The digital currency’s motivations are to promote financial inclusion, modernize the payment system, and make private wallet systems interoperable.
While the Bank centrally controls the core infrastructure for minting currency, the customer-facing aspect is primarily done by the private sector. So far, nine institutions have integrated their mobile wallet applications, including four money payment firms, three payment providers, a bank and a credit union.
At the Bank for International Settlements (BIS) Innovation Summit, Governor Rolle explained that the CBDC release was a gradual one that is still in progress. Since it first started piloting the digital currency in 2019, the need has increased following the bank branch devastation from Hurricane Dorian in 2019 and COVID-19.
In hurricane-prone areas, bank branches might take months to rebuild. It’s quicker to repair the antennae needed for digital payments.
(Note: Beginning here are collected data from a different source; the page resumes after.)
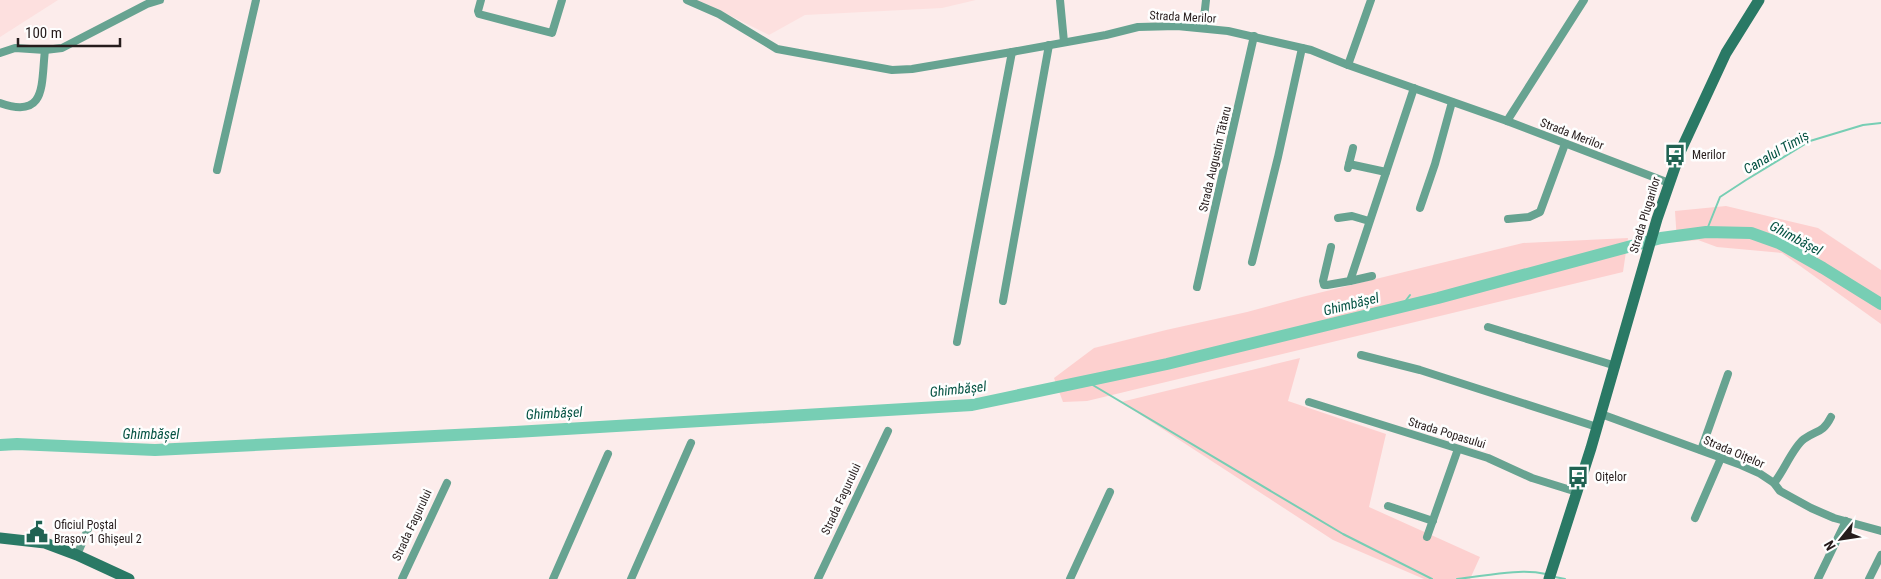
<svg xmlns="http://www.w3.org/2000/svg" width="1881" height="579" font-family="'Roboto Condensed',sans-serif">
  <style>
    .built { fill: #fde0df }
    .green { fill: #fdd0cf }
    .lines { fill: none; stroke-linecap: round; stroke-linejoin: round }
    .stream { stroke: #77ceb4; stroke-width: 2 }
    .river { stroke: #77ceb4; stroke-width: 12 }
    .street { stroke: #67a391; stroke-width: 8 }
    .secondary { stroke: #2a7965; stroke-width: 11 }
    .labels { text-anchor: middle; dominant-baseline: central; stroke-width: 5; stroke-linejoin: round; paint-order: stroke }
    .street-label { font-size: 12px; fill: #261c1c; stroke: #fefefe }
    .poi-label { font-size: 12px; fill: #261c1c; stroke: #fefefe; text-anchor: start }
    .water-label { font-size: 14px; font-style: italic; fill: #045242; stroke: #fefefe }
  </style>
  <rect width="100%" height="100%" fill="#fceceb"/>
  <g class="built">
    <polygon points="0,0 58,0 0,37"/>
    <polygon points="695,0 976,0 942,8 805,15 769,35 711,6"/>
  </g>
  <g class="green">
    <polygon points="1726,206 1818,228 1881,270 1881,324 1782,253 1717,247 1698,240 1677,242 1675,211"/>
    <polygon points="1628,238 1623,272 1087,401 1063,402 1054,378 1094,348 1166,330 1247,312 1302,297 1523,243"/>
    <polygon points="1300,358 1288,401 1386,434 1369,507 1480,557 1470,579 1424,579 1333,540 1121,402"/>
  </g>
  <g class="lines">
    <g class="stream">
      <polyline points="1706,232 1720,197 1746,180 1810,141 1863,125 1881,123"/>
      <polyline points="1401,307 1410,295"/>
      <polyline points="1086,381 1343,534 1432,579"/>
      <polyline points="1555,577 1565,579"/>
      <path d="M1457,579c29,-3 61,-11 89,-5"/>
    </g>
    <polyline class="river" points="0,445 17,444 155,450 515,432 972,405 1167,364 1438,298 1661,238 1706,232 1751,233 1779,243 1823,268 1881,304"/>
    <g class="street">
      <polyline points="481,0 478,11 479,14 552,33 562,0"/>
      <polyline points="687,0 719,14 777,49 892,70 912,69 1012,52 1106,35 1138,27 1177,26 1228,31 1311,50 1348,65 1507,121 1669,183"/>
      <polyline points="1060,0 1064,42"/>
      <polyline points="1203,27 1206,0"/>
      <polyline points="0,53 15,48 45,50 62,48 147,4 160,0"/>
      <polyline points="1348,65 1371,0"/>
      <path d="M0,103c47,17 41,-19 45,-53"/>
      <polyline points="1507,121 1584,0"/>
      <polyline points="1349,164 1386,172"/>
      <polyline points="1348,168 1353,148"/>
      <polyline points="217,170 256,0"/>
      <polyline points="1420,208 1435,164 1452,102"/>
      <polyline points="1338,218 1352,216 1369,221"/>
      <polyline points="1508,219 1529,217 1540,212 1565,144"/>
      <polyline points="1331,247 1323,281 1324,285 1327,285 1350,281 1414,88"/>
      <polyline points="1252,262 1278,157 1302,48"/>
      <polyline points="1350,281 1372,276"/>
      <polyline points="1197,287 1254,36"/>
      <polyline points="1003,301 1049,45"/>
      <polyline points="1488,327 1616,366"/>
      <polyline points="957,342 1012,52"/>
      <polyline points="1361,355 1420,370 1597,427"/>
      <polyline points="1309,402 1488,458 1532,478 1577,492"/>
      <polyline points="1601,414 1741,465 1759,473 1774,483 1780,491 1811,508 1834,518 1881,531"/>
      <polyline points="1701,450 1728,374"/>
      <path d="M1774,483c10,-12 19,-36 30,-44 13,-9 19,-6 27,-22"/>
      <polyline points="1388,506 1433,521"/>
      <polyline points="1695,518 1721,458"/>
      <polyline points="1427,537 1458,449"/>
      <polyline points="77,555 91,522"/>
      <polyline points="402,579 447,483"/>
      <polyline points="553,579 608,454"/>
      <polyline points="631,579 691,443"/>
      <polyline points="818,579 888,431"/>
      <polyline points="1070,579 1110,492"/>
      <polyline points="1818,579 1846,521"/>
      <polyline points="1869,579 1881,555"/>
    </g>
    <g class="secondary">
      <polyline points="0,538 45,543 77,555 129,579"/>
      <polyline points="1549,579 1591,448 1657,219 1681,150 1726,53 1759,0"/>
    </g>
  </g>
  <defs>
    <g id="bus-bare" transform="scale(1.725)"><path d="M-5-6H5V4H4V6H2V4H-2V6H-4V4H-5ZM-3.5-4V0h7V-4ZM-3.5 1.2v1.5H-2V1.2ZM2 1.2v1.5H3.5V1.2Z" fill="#206252" stroke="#fefefe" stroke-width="2.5" paint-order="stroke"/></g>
    <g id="civic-bare" transform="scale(1.725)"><path d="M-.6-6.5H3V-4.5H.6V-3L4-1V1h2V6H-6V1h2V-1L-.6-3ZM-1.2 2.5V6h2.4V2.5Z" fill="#206252" stroke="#fefefe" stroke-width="2.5" paint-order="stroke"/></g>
  </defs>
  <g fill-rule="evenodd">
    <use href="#bus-bare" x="1675" y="155"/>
    <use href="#bus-bare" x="1578" y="477"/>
    <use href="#civic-bare" x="37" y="532"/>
  </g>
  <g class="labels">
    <g class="street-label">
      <text transform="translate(1183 17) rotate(3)">Strada Merilor</text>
      <text transform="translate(1572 134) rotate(21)">Strada Merilor</text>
      <text transform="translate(1215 159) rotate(-77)">Strada Augustin Tătaru</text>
      <text transform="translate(1645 215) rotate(-73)">Strada Plugarilor</text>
      <text transform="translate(1447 433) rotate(17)">Strada Popasului</text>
      <text transform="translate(1734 452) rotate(23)">Strada Oițelor</text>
      <text transform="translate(841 499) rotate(-65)">Strada Fagurului</text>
      <text transform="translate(412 525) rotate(-65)">Strada Fagurului</text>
    </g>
    <g class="poi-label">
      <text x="1692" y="155">Merilor</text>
      <text x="1595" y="477">Oițelor</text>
      <text x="54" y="525">Oficiul Poștal<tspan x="54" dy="14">Brașov 1 Ghișeul 2</tspan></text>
    </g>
    <g class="water-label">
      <text transform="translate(1776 152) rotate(-30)">Canalul Timiș</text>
      <text transform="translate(1796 238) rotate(28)">Ghimbășel</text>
      <text transform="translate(1351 304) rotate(-14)">Ghimbășel</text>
      <text transform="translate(958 389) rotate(-6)">Ghimbășel</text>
      <text transform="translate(554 413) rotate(-3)">Ghimbășel</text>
      <text x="151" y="434">Ghimbășel</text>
    </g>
  </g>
  <g transform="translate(1841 539) rotate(240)" stroke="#fefefe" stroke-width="4" paint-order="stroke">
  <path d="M0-4L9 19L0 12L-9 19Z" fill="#261c1c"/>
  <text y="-8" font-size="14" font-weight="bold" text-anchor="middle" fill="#261c1c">N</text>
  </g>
  <path d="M18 38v8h102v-8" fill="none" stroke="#261c1c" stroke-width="2.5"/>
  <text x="25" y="38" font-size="15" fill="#261c1c" stroke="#fefefe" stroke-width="4" paint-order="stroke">100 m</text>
</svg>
However, there was already a desire for a digital currency to address financial inclusion. That’s because banks have been scaling back services and there’s a concern that remote island areas are now underserved. Rolle observed that it’s mainly an issue for payments.
Our interpretation is if ATMs are no longer available, the problem is less about the access to cash and more about the use of money to pay for stuff. Hence if cash is digital, the lack of ATMs is not such an issue, provided payments remain free as they are currently with the sand dollar.